Business ties with China, influx of migrant workers causing stagnant wage growth: Taiwan Cabinet

TAIPEI (Taiwan News) - Intimate relationships between Chinese and Taiwanese businesses, an oversupply of college graduates, and a rapid influx of foreign blue collar workers have been blamed for the stagnant wages affecting Taiwan over the past two decades, said the Vice Premier Shih Jun-ji (施俊吉) on Monday.

Taiwan's real wages have been stagnant for two decades. In 2016, the government under the Tsai administration dedicated itself to tackling the problem of low pay.

At Monday's press conference, Shih offered an explanation for the slow wage growth. He first attributed the problem to close trade ties between Taiwan and China, whose low-skilled workers are paid relatively lower than Taiwanese workers. He noted that free trade between the two countries has progressively equalized the wages of workers from the both sides over time, according to a "Factor-Price Equalization Theorem" as cited by Shih. 
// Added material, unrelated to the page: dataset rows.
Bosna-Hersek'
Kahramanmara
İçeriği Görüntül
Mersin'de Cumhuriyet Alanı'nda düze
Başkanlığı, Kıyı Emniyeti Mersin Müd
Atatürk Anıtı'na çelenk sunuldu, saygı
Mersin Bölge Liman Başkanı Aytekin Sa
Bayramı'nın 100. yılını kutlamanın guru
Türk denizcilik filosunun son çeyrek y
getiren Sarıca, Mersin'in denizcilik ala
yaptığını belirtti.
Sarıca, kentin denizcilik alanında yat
The second reason is said to be an oversupply of college graduates over the past two decades. The rapid expansion of higher education in the country after 1998 has led to a devaluation of degrees, creating fewer and fewer incentives for employers to pay college graduates decent wages.
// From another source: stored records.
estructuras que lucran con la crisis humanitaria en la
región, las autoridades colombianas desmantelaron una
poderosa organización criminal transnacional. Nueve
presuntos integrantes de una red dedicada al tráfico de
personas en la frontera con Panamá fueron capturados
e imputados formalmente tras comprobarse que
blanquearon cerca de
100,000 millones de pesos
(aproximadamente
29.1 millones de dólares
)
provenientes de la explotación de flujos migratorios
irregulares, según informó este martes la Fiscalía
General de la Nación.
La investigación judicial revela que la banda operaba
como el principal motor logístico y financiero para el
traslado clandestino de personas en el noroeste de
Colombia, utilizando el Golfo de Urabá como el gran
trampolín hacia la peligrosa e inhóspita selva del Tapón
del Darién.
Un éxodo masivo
A third reason is the rapid increase of foreign blue collar workers in Taiwan. Migrant workers have been included in the country's wage statistics, and are usually paid the minimum wage, but their demographic has skyrocketed from less than 10,000 people 25 years ago, to more than 600,000 in 2017, creating a drag on national wage averages. "Only by setting migrant workers' salaries aside can the figures truly reflect the growing trend of domestic workers' salaries," said Shih.    
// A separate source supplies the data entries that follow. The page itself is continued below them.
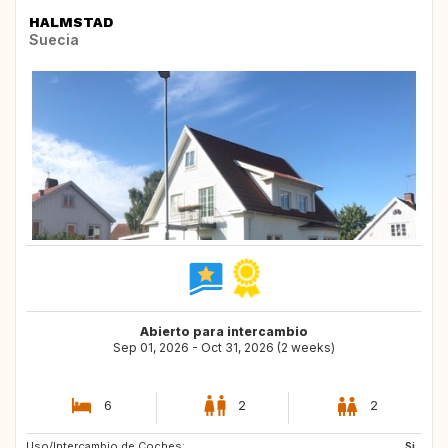
HALMSTAD
Suecia
Abierto para intercambio
Sep 01, 2026 - Oct 31, 2026 (2 weeks)
6
2
2
Uso/Intercambio de Coches:
ES
HR
Si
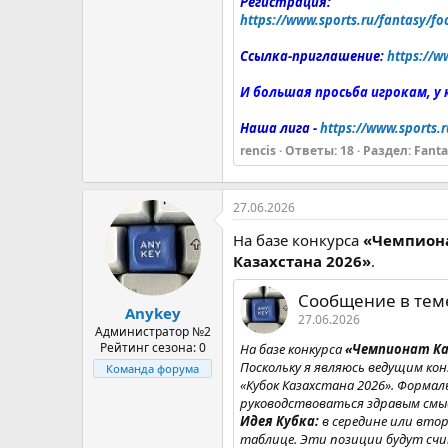
Регистрация:
https://www.sports.ru/fantasy/fo
Ссылка-приглашение:
https://w
И большая просьба игрокам, у
Наша лига -
https://www.sports.r
rencis
Ответы: 18
Раздел:
Fanta
27.06.2026
На базе конкурса
«Чемпиона
Казахстана 2026»
.
Сообщение в теме 
Anykey
27.06.2026
Администратор №2
Рейтинг сезона: 0
На базе конкурса
«Чемпионат Ка
Поскольку я являюсь ведущим кон
Команда форума
«Кубок Казахстана 2026». Форма
руководствоваться здравым смыс
Идея Кубка:
в середине или вто
таблице. Эти позиции будут счи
Shih added that pay levels have increased in recent years but they have yet to be felt by a majority of the population because the gain has been mostly used to pay extra costs of labor and health insurance fees, and retirement pensions by employers.  

However, the country's real wages experienced notable growth in 2017, reaching NT$47,271 (US$1,588), and setting a new record high, thanks to the government's continuous efforts, said Shih. 

The Cabinet touted near-term and long-term solutions on Monday to address the issue of slow wage growth, which include increasing minimum wages of the lowest-paid public sector employees and contractors to NT$30,000 (US$1,008) per month "progressively," with a gradual raise of the minimum hourly rate, and with a wage boost for part-time or substitute teachers at elementary schools.